◆ Written instruction: Please rewrite the lines below, substituting "species name" for "scientific name" and leaving everything else as it is. Leave the pictures out of your answer.

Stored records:
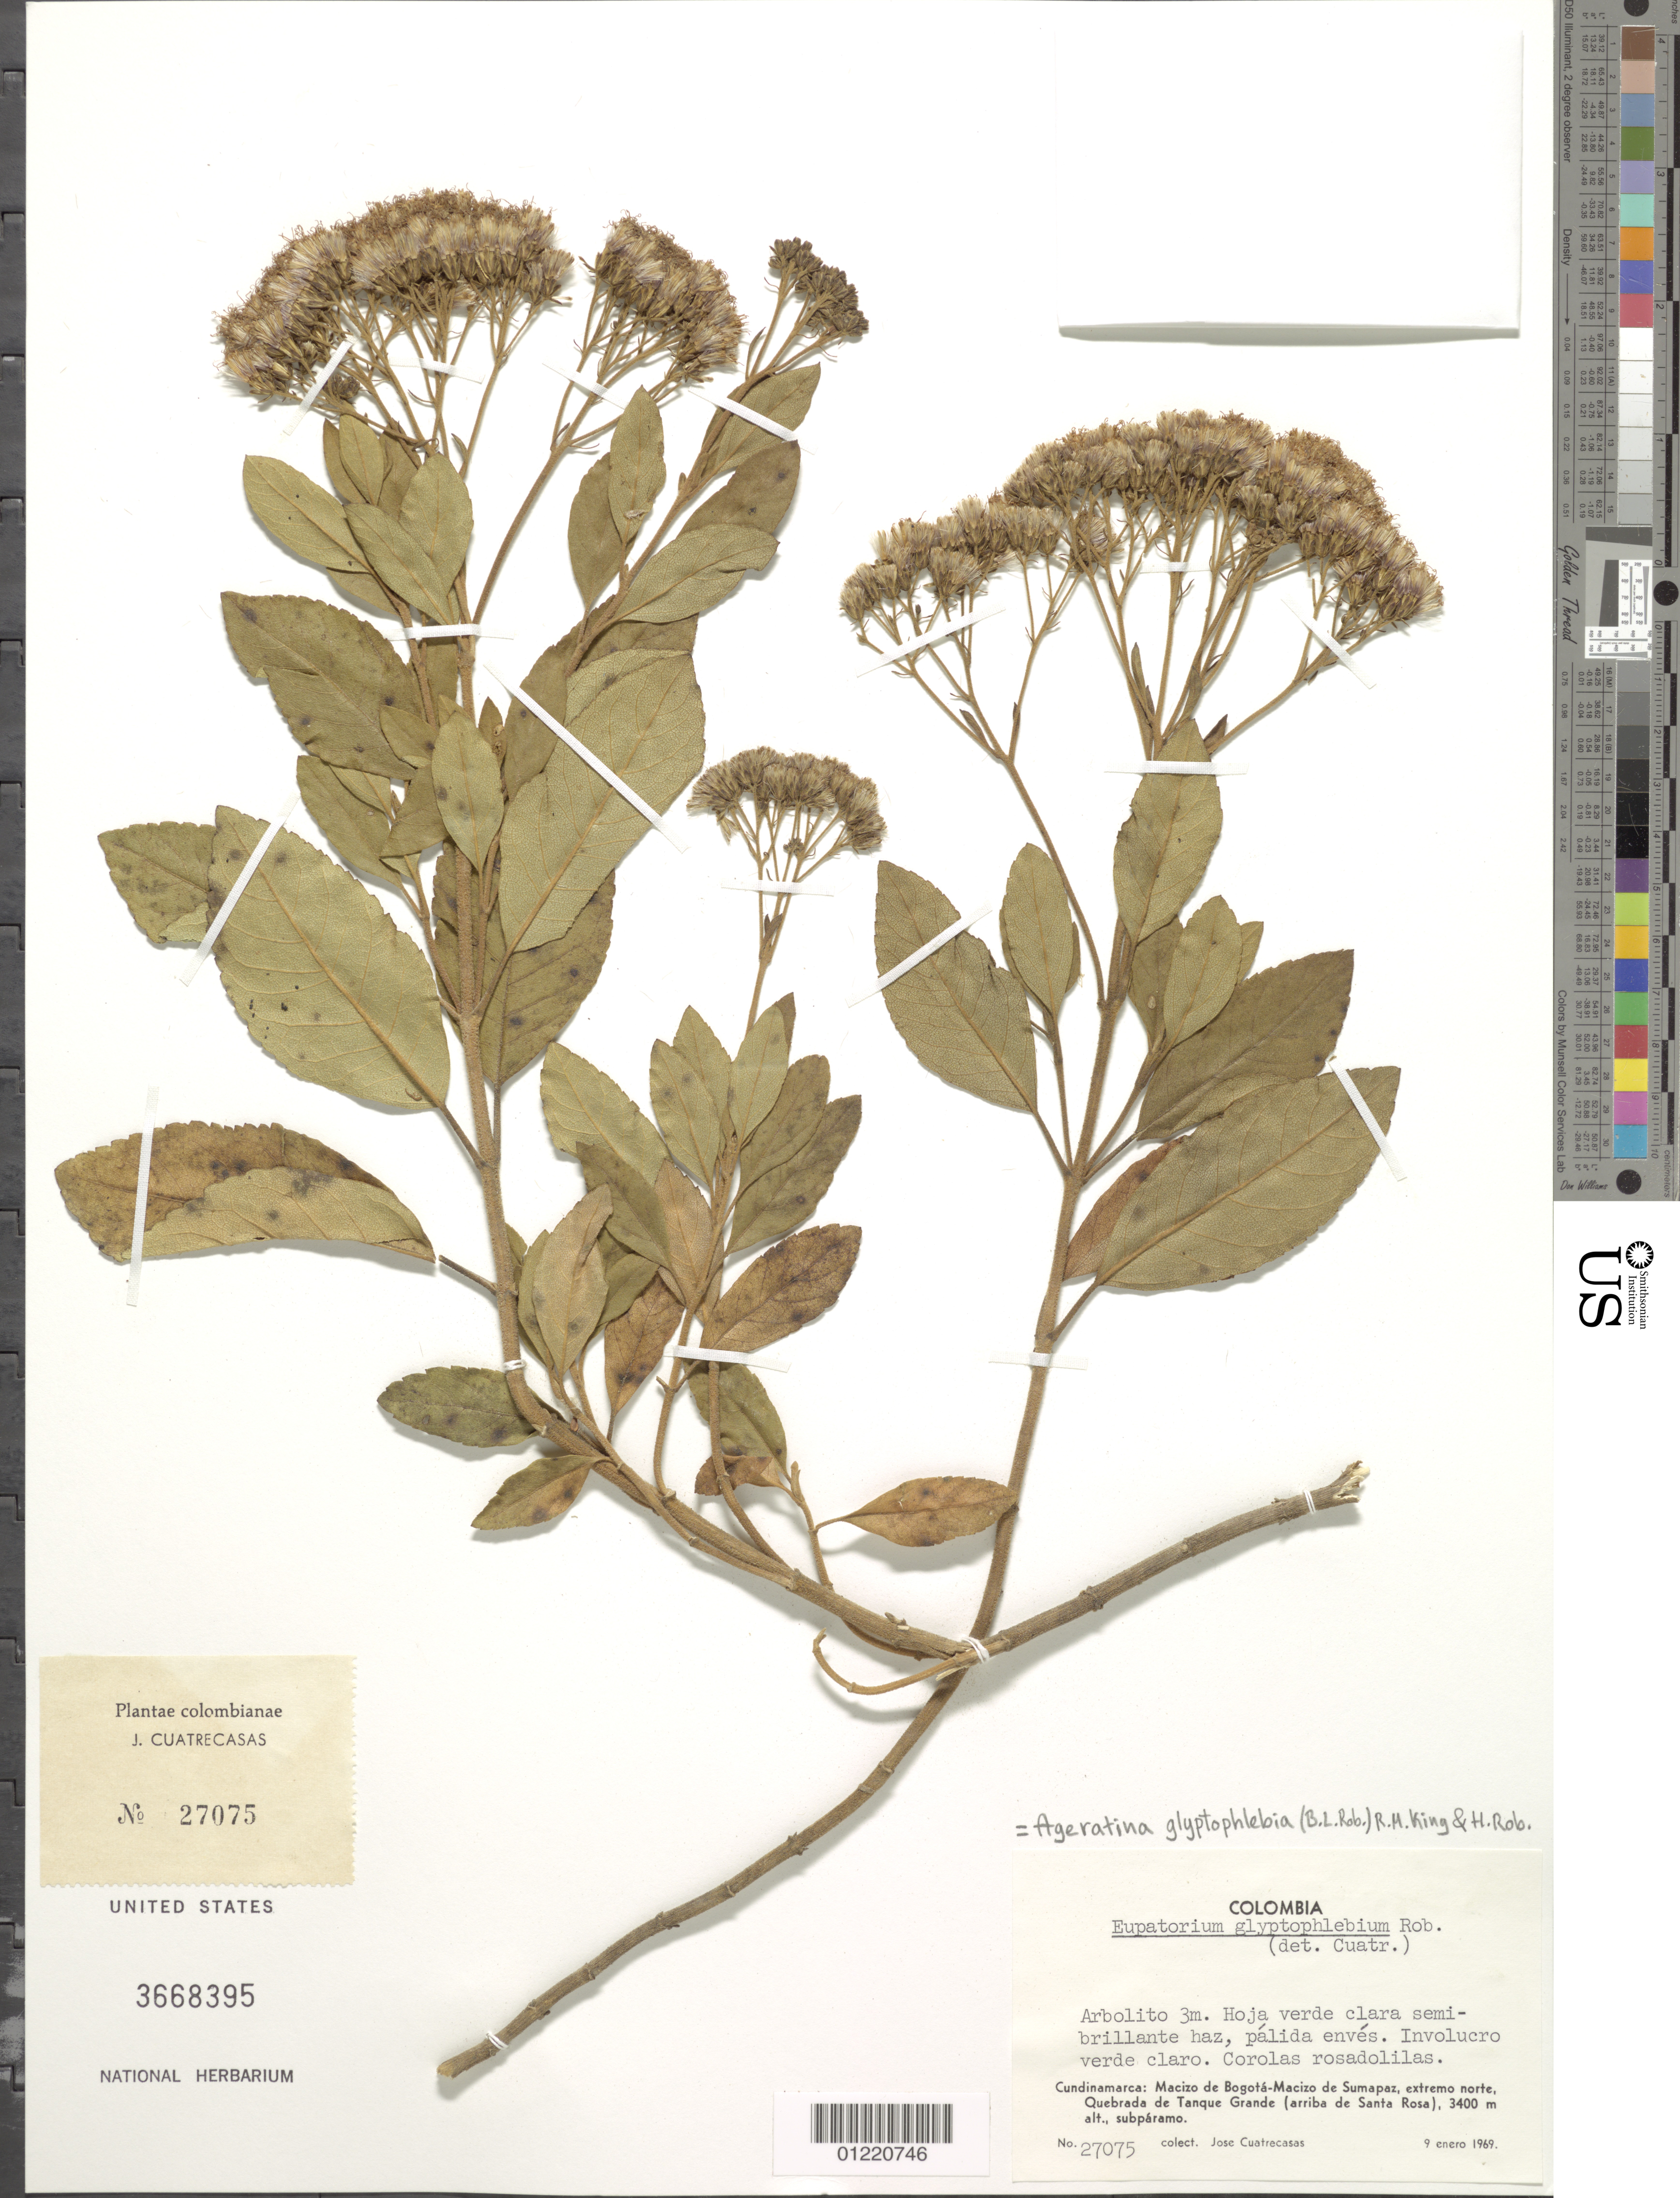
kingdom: Plantae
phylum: Tracheophyta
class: Magnoliopsida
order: Asterales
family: Asteraceae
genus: Ageratina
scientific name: Ageratina glyptophlebia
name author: (B.L. Rob.) R.M. King & H. Rob.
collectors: J. Cuatrecasas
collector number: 27075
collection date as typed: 09 Jan 1969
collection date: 1969-01-09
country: Colombia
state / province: Cundinamarca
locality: Macizo de Bogotá-Macizo de Sumapaz, extremo norte; Quebrada de Tanque Grande (arriba de Santa Rosa).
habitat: subparamo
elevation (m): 3400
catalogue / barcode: US 3668395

◆ Written solution:
kingdom: Plantae
phylum: Tracheophyta
class: Magnoliopsida
order: Asterales
family: Asteraceae
genus: Ageratina
species name: Ageratina glyptophlebia
name author: (B.L. Rob.) R.M. King & H. Rob.
collectors: J. Cuatrecasas
collector number: 27075
collection date as typed: 09 Jan 1969
collection date: 1969-01-09
country: Colombia
state / province: Cundinamarca
locality: Macizo de Bogotá-Macizo de Sumapaz, extremo norte; Quebrada de Tanque Grande (arriba de Santa Rosa).
habitat: subparamo
elevation (m): 3400
catalogue / barcode: US 3668395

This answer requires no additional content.